Le facteur d'échelle est choisi afin de maximiser le contraste de liaison de l'EGFR, puis une reconstruction d'image dans le domaine temporel est effectuée à l'aide des données différentielles calibrées en utilisant la TPSF pour chaque canal de détection comme entrée, permettant ainsi de créer des cartes de fluorescence du traceur ciblé rehaussé par contraste observé. Voici un exemple de reconstruction de fluorescence superposée à une image anatomique CT coréenregistrée provenant d'une souris porteuse d'une tumeur orthotopique de gliome U251. Le centre de masse du gliome, déterminé par la reconstruction de fluorescence, se trouvait à moins d'un millimètre du centre de masse de la tumeur déterminé par imagerie par résonance magnétique avec contraste rehaussé.

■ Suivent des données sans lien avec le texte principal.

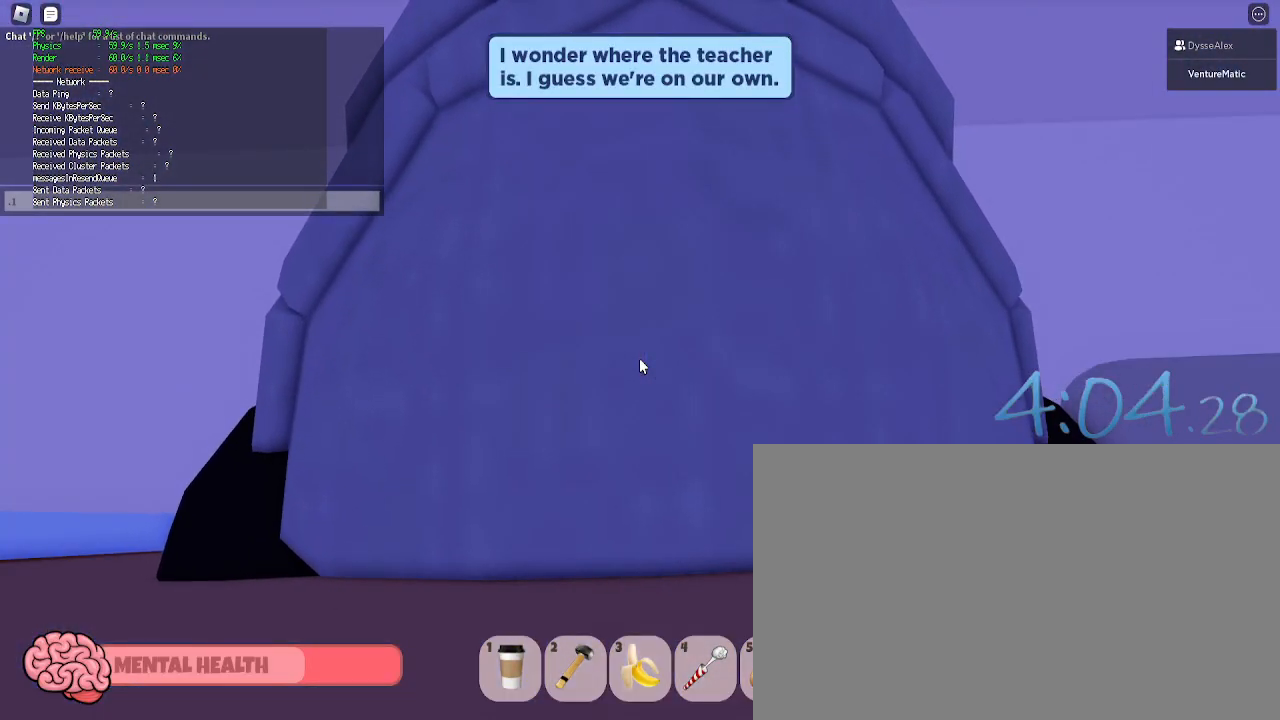
{"keys": [], "mouse": [], "events": [[33, "mouse_left", "down"], [83, "mouse_left", "up"]]}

Le logiciel d'acquisition de données est conçu sur mesure pour cet appareil, mais la plupart des techniques de traitement d'images peuvent être effectuées à l'aide du logiciel près fasts disponible sur @nearfasts.org. Ainsi, lors de la réalisation de cette procédure, il est essentiel de s'assurer que le système et les données sont correctement étalonnés avant la reconstruction de l'image. Cet étalonnage exige que les différences de sensibilité et temporelles entre les détecteurs soient prises en compte après la reconstruction de l'image d'un traceur ciblant un biomarqueur.

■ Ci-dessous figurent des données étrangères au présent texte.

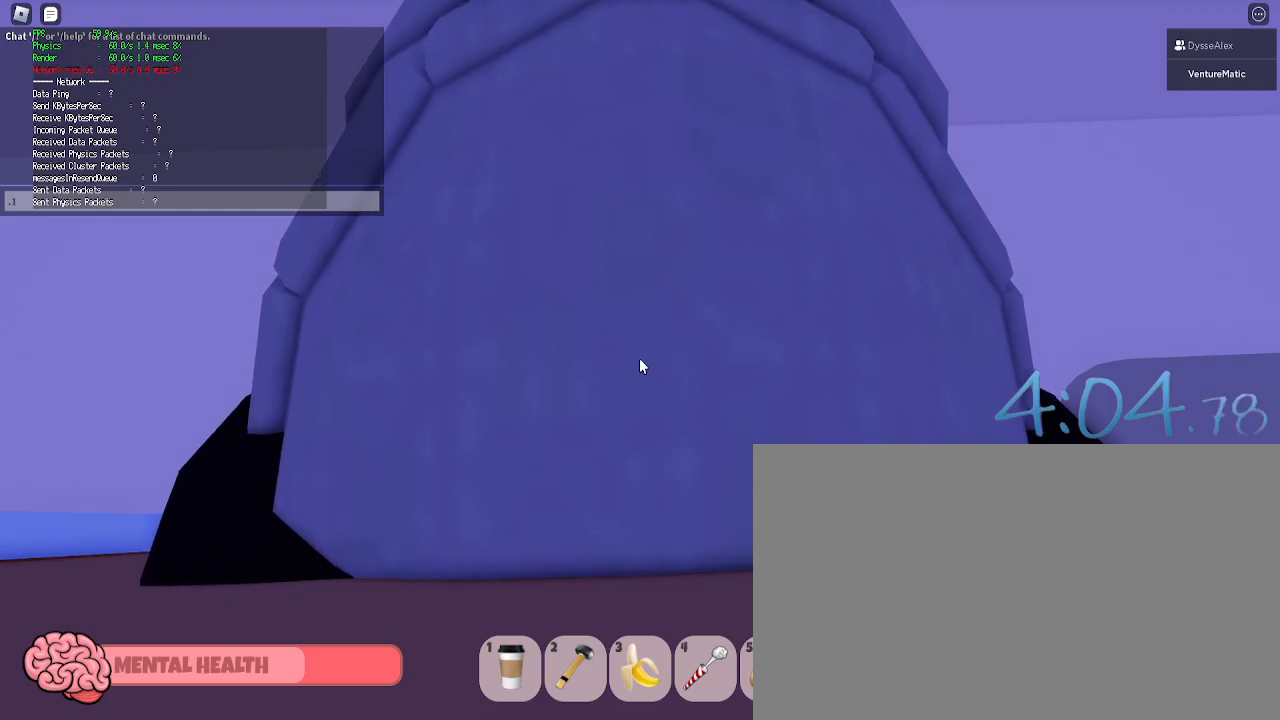
{"keys": [], "mouse": [], "events": [[100, "1", "down"], [150, "1", "up"]]}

L'imagerie similaire d'un traceur non ciblé fournit un moyen de corriger la prise en charge non médiée par les récepteurs. Cela permet de quantifier la quantité de liaison du traceur ainsi que la densité des récepteurs in vivo après son développement. Cette technique a inspiré d'autres chercheurs à concevoir des systèmes d'imagerie tomodensitométrique guidés par fluorescence, ouvrant ainsi la voie à l'imagerie corporelle entière d'animaux de plus grande taille.
Après avoir visionné cette vidéo, vous devriez bien comprendre comment réaliser une expérience de tomographie de fluorescence diffuse, qui associe un système d'imagerie anatomique par rayons X et un système d'imagerie optique pour l'imagerie de biomarqueurs du cancer.

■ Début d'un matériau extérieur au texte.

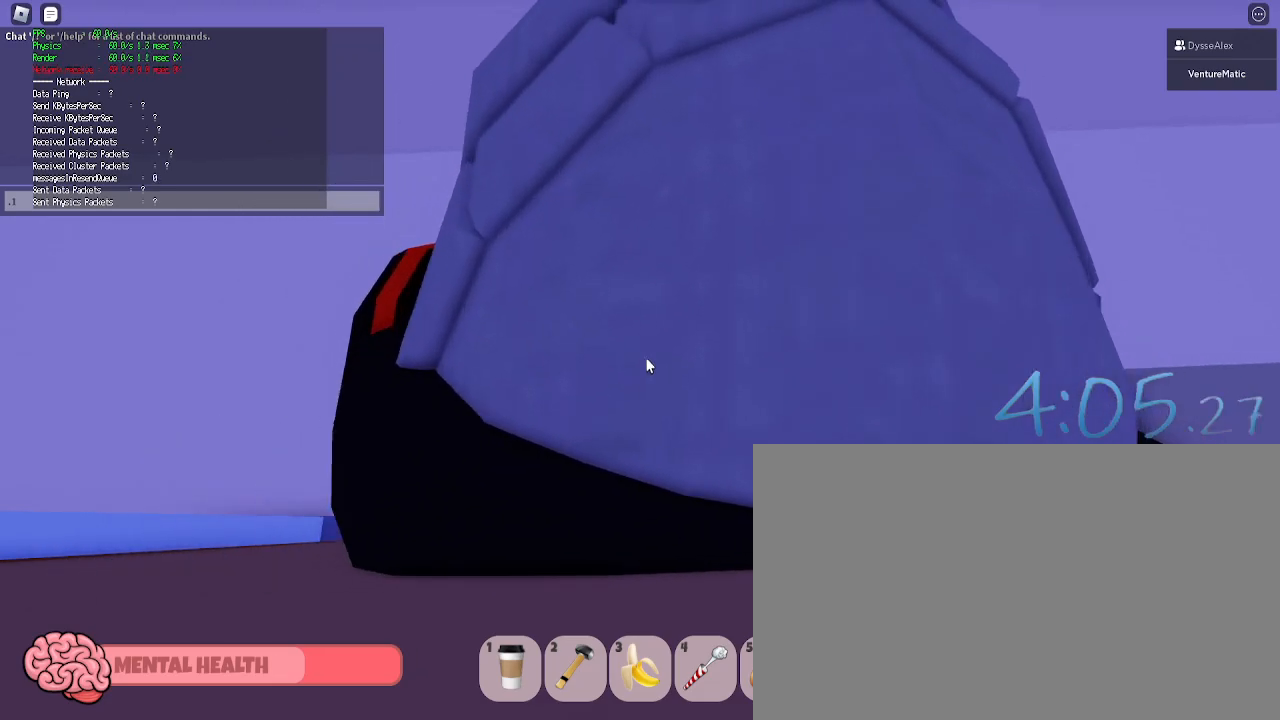
{"keys": [], "mouse": ["right"], "events": [[167, "mouse_right", "down"]]}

Cette étude présente une méthode permettant de produire des images de fluorescence de l'expression du récepteur du facteur de croissance épidermique dans un modèle murin de gliome. La technique combine l'imagerie par fluorescence et l'imagerie par rayons X afin d'améliorer la visualisation de la tumeur et de surveiller les thérapies moléculaires.
Cette méthode permet une détection sensible de l'expression du récepteur du facteur de croissance épidermique dans des modèles tumoraux profonds, répondant ainsi à une limitation majeure de l'imagerie oncologique préclinique. En combinant la tomographie de fluorescence en domaine temporel à la co-enregistrement microCT, elle améliore la précision de la localisation des biomarqueurs et permet une évaluation quantitative de l'engagement ciblé. L'approche renforce la confiance prédictive en développement thérapeutique précoce en fournissant un éclairage mécanistique sur la dynamique d'expression des biomarqueurs.
La méthode s'intègre dans le continuum de découverte, de la validation de la cible à l'optimisation du composé précurseur, permettant une surveillance non invasive de la modulation des biomarqueurs dans les modèles précliniques.